[Task inputs Boundary: Start]

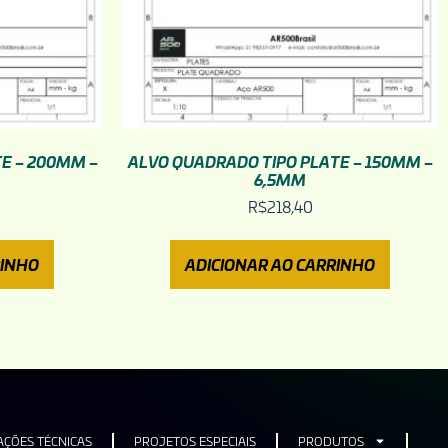
E – 200MM –
ALVO QUADRADO TIPO PLATE – 150MM –
6,5MM
R$
218,40
RINHO
ADICIONAR AO CARRINHO
ÇÕES TÉCNICAS
PROJETOS ESPECIAIS
PRODUTOS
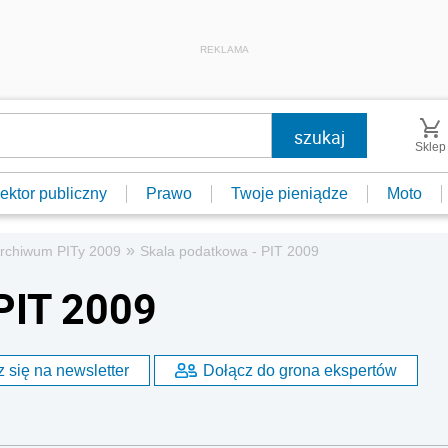
REKLAMA
Sklep
ektor publiczny
Prawo
Twoje pieniądze
Moto
»
rchiwum PITy 2009
Skala podatkowa - PIT 2009
PIT 2009
 się na newsletter
Dołącz do grona ekspertów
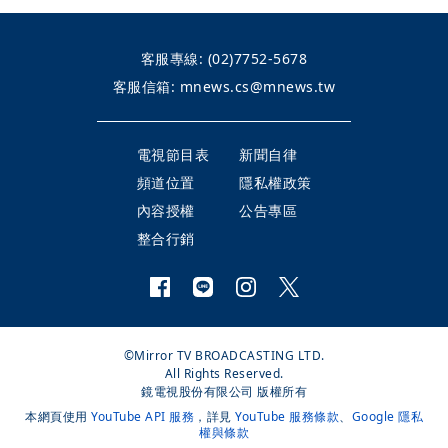
客服專線:
(02)7752-5678
客服信箱:
mnews.cs@mnews.tw
電視節目表
新聞自律
頻道位置
隱私權政策
內容授權
公告專區
整合行銷
©Mirror TV BROADCASTING LTD.
All Rights Reserved.
鏡電視股份有限公司 版權所有
本網頁使用
YouTube API 服務
，詳見
YouTube 服務條款
、
Google 隱私
權與條款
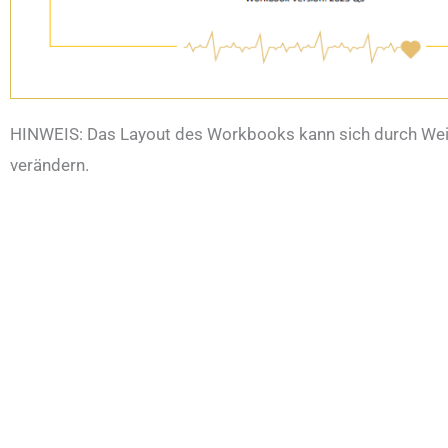
HINWEIS: Das Layout des Workbooks kann sich durch Wei
verändern.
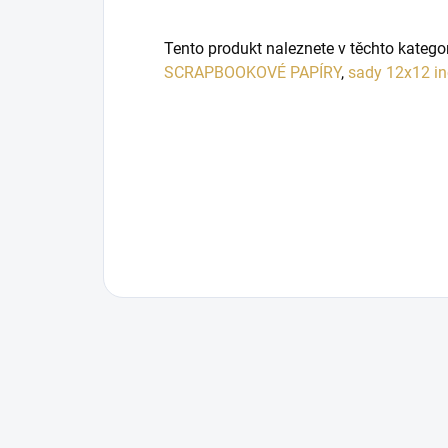
Tento produkt naleznete v těchto katego
SCRAPBOOKOVÉ PAPÍRY
,
sady 12x12 in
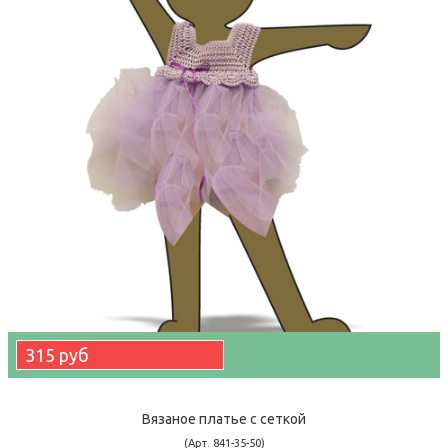
315 руб
Вязаное платье с сеткой
(Арт. 841-35-50)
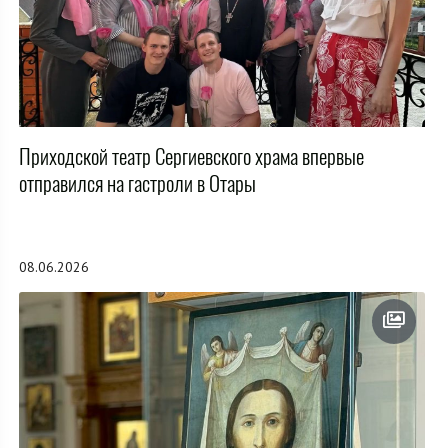
Приходской театр Сергиевского храма впервые
отправился на гастроли в Отары
08.06.2026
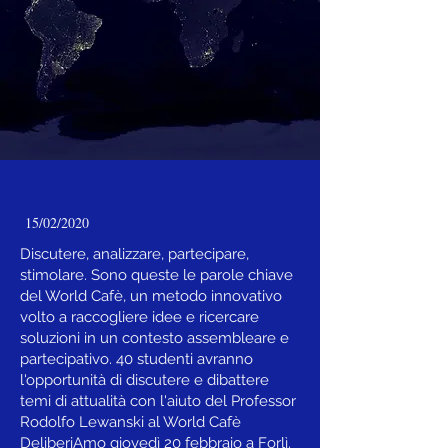
15/02/2020
Discutere, analizzare, partecipare,
stimolare. Sono queste le parole chiave
del World Cafè, un metodo innovativo
volto a raccogliere idee e ricercare
soluzioni in un contesto assembleare e
partecipativo. 40 studenti avranno
l'opportunità di discutere e dibattere
temi di attualità con l'aiuto del Professor
Rodolfo Lewanski al World Cafè
DeliberiAmo giovedì 20 febbraio a Forlì.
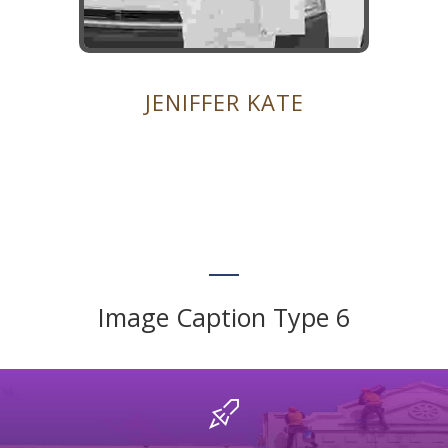
JENIFFER KATE
Image Caption Type 6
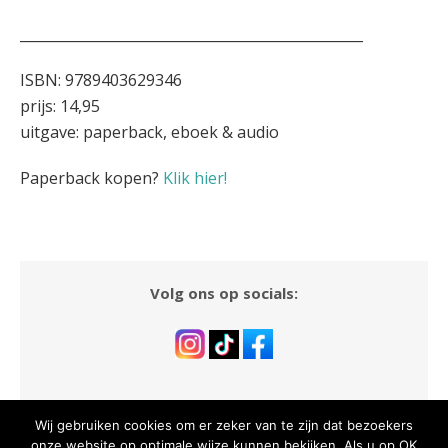
_________________________________________________
ISBN: 9789403629346
prijs: 14,95
uitgave: paperback, eboek & audio
Paperback kopen?
Klik hier!
Volg ons op socials:
Wij gebruiken cookies om er zeker van te zijn dat bezoekers
onze website op optimale wijze kunnen bekijken. Als u op OK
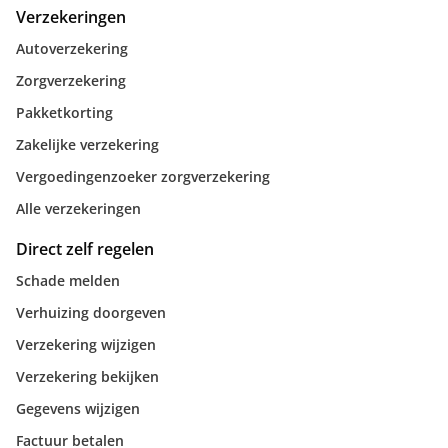
Verzekeringen
Autoverzekering
Zorgverzekering
Pakketkorting
Zakelijke verzekering
Vergoedingenzoeker zorgverzekering
Alle verzekeringen
Direct zelf regelen
Schade melden
Verhuizing doorgeven
Verzekering wijzigen
Verzekering bekijken
Gegevens wijzigen
Factuur betalen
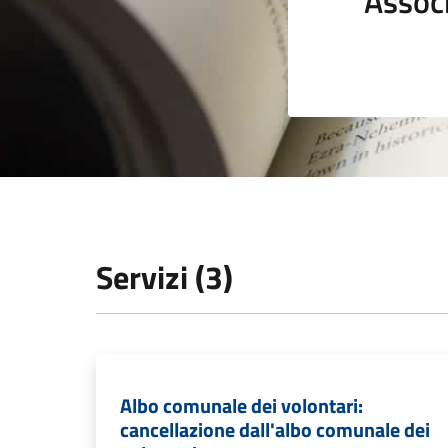
Assoc
Servizi (3)
Albo comunale dei volontari:
cancellazione dall'albo comunale dei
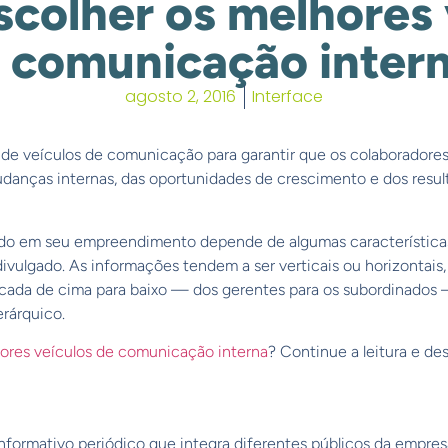
colher os melhores 
 comunicação inter
agosto 2, 2016
Interface
de veículos de comunicação para garantir que os colaboradores
udanças internas, das oportunidades de crescimento e dos res
cado em seu empreendimento depende de algumas característica
divulgado. As informações tendem a ser verticais ou horizontais,
ada de cima para baixo — dos gerentes para os subordinados 
rárquico.
ores veículos de comunicação interna
? Continue a leitura e de
ormativo periódico que integra diferentes públicos da empresa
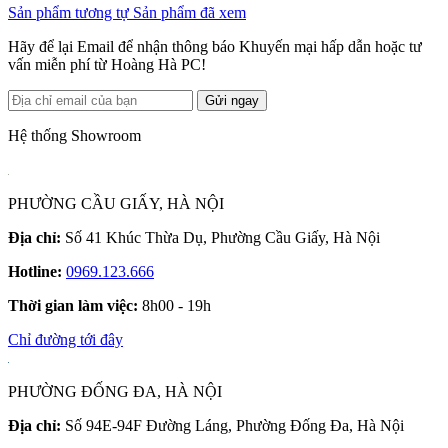
Sản phẩm tương tự
Sản phẩm đã xem
Hãy để lại Email để nhận thông báo Khuyến mại hấp dẫn hoặc tư
vấn miễn phí từ Hoàng Hà PC!
Gửi ngay
Hệ thống Showroom
PHƯỜNG CẦU GIẤY, HÀ NỘI
Địa chỉ:
Số 41 Khúc Thừa Dụ, Phường Cầu Giấy, Hà Nội
Hotline:
0969.123.666
Thời gian làm việc:
8h00 - 19h
Chỉ đường tới đây
PHƯỜNG ĐỐNG ĐA, HÀ NỘI
Địa chỉ:
Số 94E-94F Đường Láng, Phường Đống Đa, Hà Nội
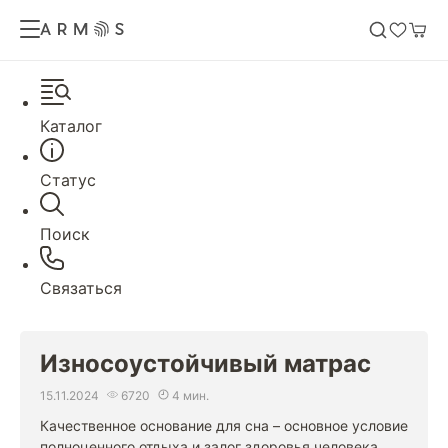
Каталог
Статус
Поиск
Связаться
Износоустойчивый матрас
15.11.2024
6720
4 мин.
Качественное основание для сна – основное условие
полноценного отдыха и залог здоровья человека.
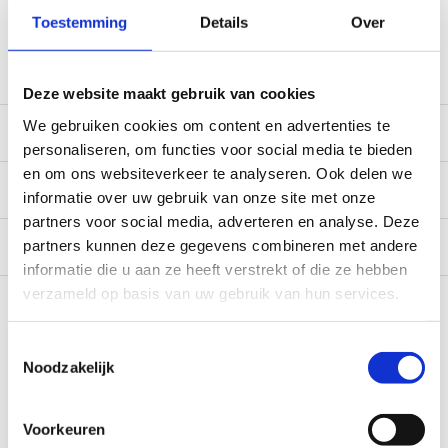
verzending. Een deel van de artikelen op voorraad in de
Toestemming
Details
Over
winkel, mail ons voor de beschikbaarheid in de winkel:
service@camperhuis.nl
Deze website maakt gebruik van cookies
We gebruiken cookies om content en advertenties te
Beschrijving
personaliseren, om functies voor social media te bieden
en om ons websiteverkeer te analyseren. Ook delen we
Specificaties
informatie over uw gebruik van onze site met onze
partners voor social media, adverteren en analyse. Deze
Reviews
0/10
partners kunnen deze gegevens combineren met andere
informatie die u aan ze heeft verstrekt of die ze hebben
Recent bekeken
verzameld op basis van uw gebruik van hun services.
Toestemmingsselectie
Noodzakelijk
Voorkeuren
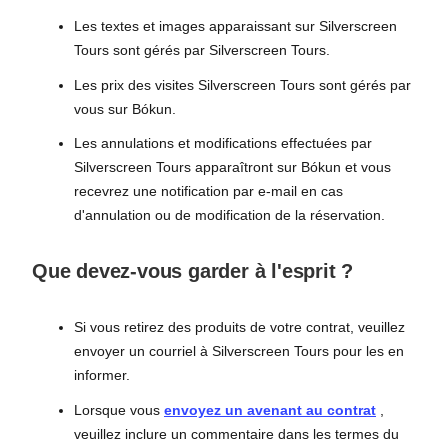
Les textes et images apparaissant sur Silverscreen
Tours sont gérés par Silverscreen Tours.
Les prix des visites Silverscreen Tours sont gérés par
vous sur Bókun.
Les annulations et modifications effectuées par
Silverscreen Tours apparaîtront sur Bókun et vous
recevrez une notification par e-mail en cas
d'annulation ou de modification de la réservation.
Que devez-vous garder à l'esprit ?
Si vous retirez des produits de votre contrat, veuillez
envoyer un courriel à Silverscreen Tours pour les en
informer.
Lorsque vous
envoyez un avenant au contrat
,
veuillez inclure un commentaire dans les termes du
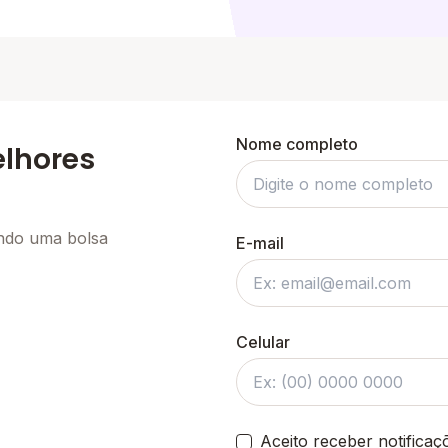
Nome completo
elhores
ando uma bolsa
E-mail
Celular
Aceito receber notifica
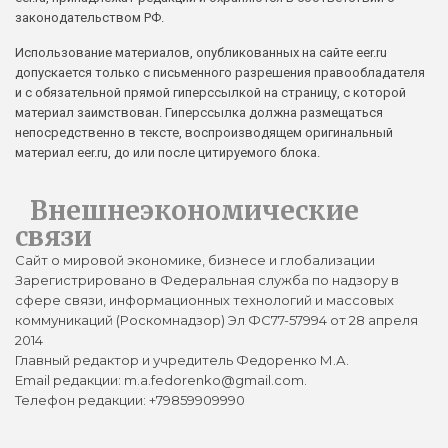
законодательством РФ.
Использование материалов, опубликованных на сайте eer.ru
допускается только с письменного разрешения правообладателя
и с обязательной прямой гиперссылкой на страницу, с которой
материал заимствован. Гиперссылка должна размещаться
непосредственно в тексте, воспроизводящем оригинальный
материал eer.ru, до или после цитируемого блока.
Внешнеэкономические
связи
Сайт о мировой экономике, бизнесе и глобализации
Зарегистрировано в Федеральная служба по надзору в
сфере связи, информационных технологий и массовых
коммуникаций (Роскомнадзор) Эл ФС77-57994 от 28 апреля
2014
Главный редактор и учредитель Федоренко М.А.
Email редакции: m.a.fedorenko@gmail.com.
Телефон редакции: +79859909990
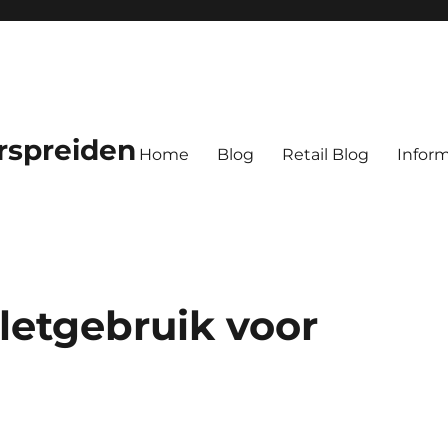
rspreiden
Home
Blog
Retail Blog
Inform
letgebruik voor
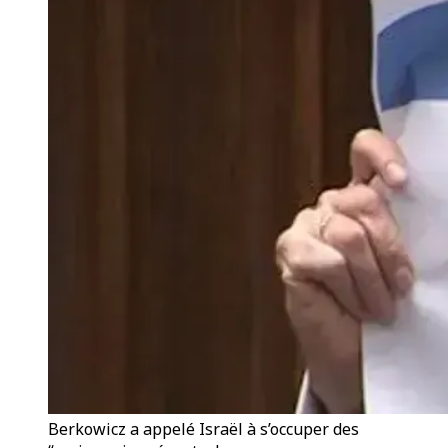
Berkowicz a appelé Israël à s’occuper des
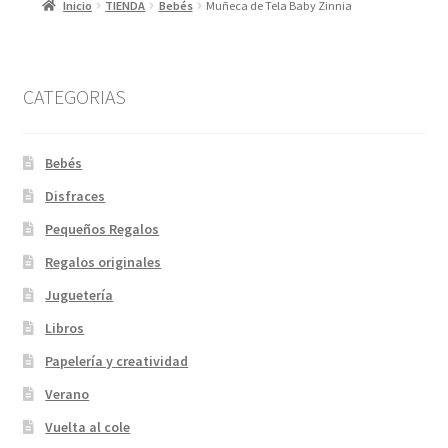
Inicio
TIENDA
Bebés
Muñeca de Tela Baby Zinnia
CATEGORIAS
Bebés
Disfraces
Pequeños Regalos
Regalos originales
Juguetería
Libros
Papelería y creatividad
Verano
Vuelta al cole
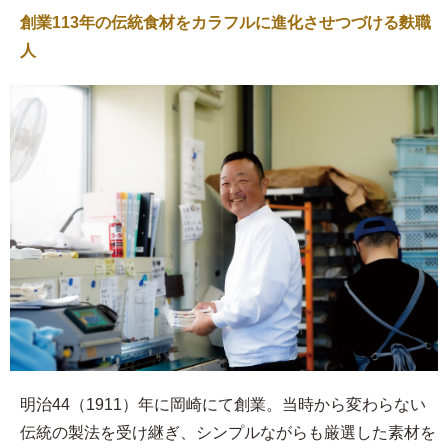
創業113年の伝統食材をカラフルに進化させつづける麩職
人
明治44（1911）年に岡崎にて創業。当時から変わらない
伝統の製法を受け継ぎ、シンプルながらも厳選した素材を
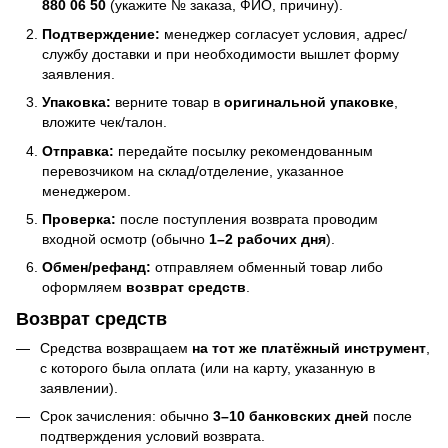
880 06 50
(укажите № заказа, ФИО, причину).
Подтверждение:
менеджер согласует условия, адрес/
службу доставки и при необходимости вышлет форму
заявления.
Упаковка:
верните товар в
оригинальной упаковке
,
вложите чек/талон.
Отправка:
передайте посылку рекомендованным
перевозчиком на склад/отделение, указанное
менеджером.
Проверка:
после поступления возврата проводим
входной осмотр (обычно
1–2 рабочих дня
).
Обмен/рефанд:
отправляем обменный товар либо
оформляем
возврат средств
.
Возврат средств
Средства возвращаем
на тот же платёжный инструмент
,
с которого была оплата (или на карту, указанную в
заявлении).
Срок зачисления: обычно
3–10 банковских дней
после
подтверждения условий возврата.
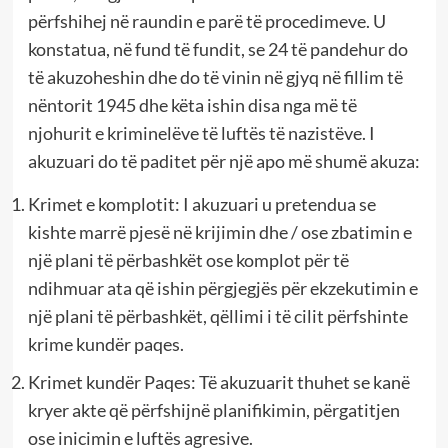
përfshihej në raundin e parë të procedimeve. U
konstatua, në fund të fundit, se 24 të pandehur do
të akuzoheshin dhe do të vinin në gjyq në fillim të
nëntorit 1945 dhe këta ishin disa nga më të
njohurit e kriminelëve të luftës të nazistëve. I
akuzuari do të paditet për një apo më shumë akuza:
Krimet e komplotit: I akuzuari u pretendua se
kishte marrë pjesë në krijimin dhe / ose zbatimin e
një plani të përbashkët ose komplot për të
ndihmuar ata që ishin përgjegjës për ekzekutimin e
një plani të përbashkët, qëllimi i të cilit përfshinte
krime kundër paqes.
Krimet kundër Paqes: Të akuzuarit thuhet se kanë
kryer akte që përfshijnë planifikimin, përgatitjen
ose inicimin e luftës agresive.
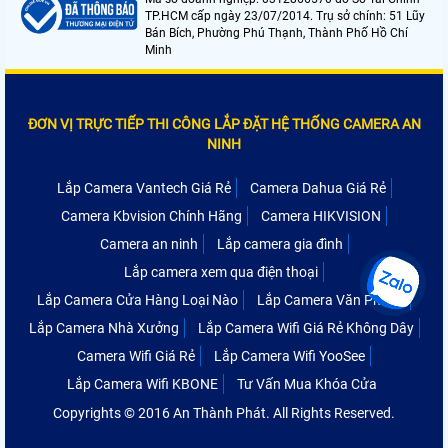
TP.HCM cấp ngày 23/07/2014. Trụ sở chính: 51 Lũy
Bán Bích, Phường Phú Thạnh, Thành Phố Hồ Chí
Minh
ĐƠN VỊ TRỰC TIẾP THI CÔNG LẮP ĐẶT HỆ THỐNG CAMERA AN
NINH
Lắp Camera Vantech Giá Rẻ
Camera Dahua Giá Rẻ
Camera Kbvision Chính Hãng
Camera HIKVISION
Camera an ninh
Lắp camera gia đình
Lắp camera xem qua điện thoại
Lắp Camera Cửa Hàng Loại Nào
Lắp Camera Văn Phòng
Lắp Camera Nhà Xưởng
Lắp Camera Wifi Giá Rẻ Không Dây
Camera Wifi Giá Rẻ
Lắp Camera Wifi YooSee
Lắp Camera Wifi KBONE
Tư Vấn Mua Khóa Cửa
Copyrights © 2016 An Thành Phát. All Rights Reserved.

[Task inputs Boundary: End]

Try it: All lines above from the line with "законодательством РФ." through the line with "Зарегистрировано в Федеральная", both included, are to be set down exactly, with nothing else.

Written reply:
законодательством РФ.
Использование материалов, опубликованных на сайте eer.ru
допускается только с письменного разрешения правообладателя
и с обязательной прямой гиперссылкой на страницу, с которой
материал заимствован. Гиперссылка должна размещаться
непосредственно в тексте, воспроизводящем оригинальный
материал eer.ru, до или после цитируемого блока.
Внешнеэкономические
связи
Сайт о мировой экономике, бизнесе и глобализации
Зарегистрировано в Федеральная служба по надзору в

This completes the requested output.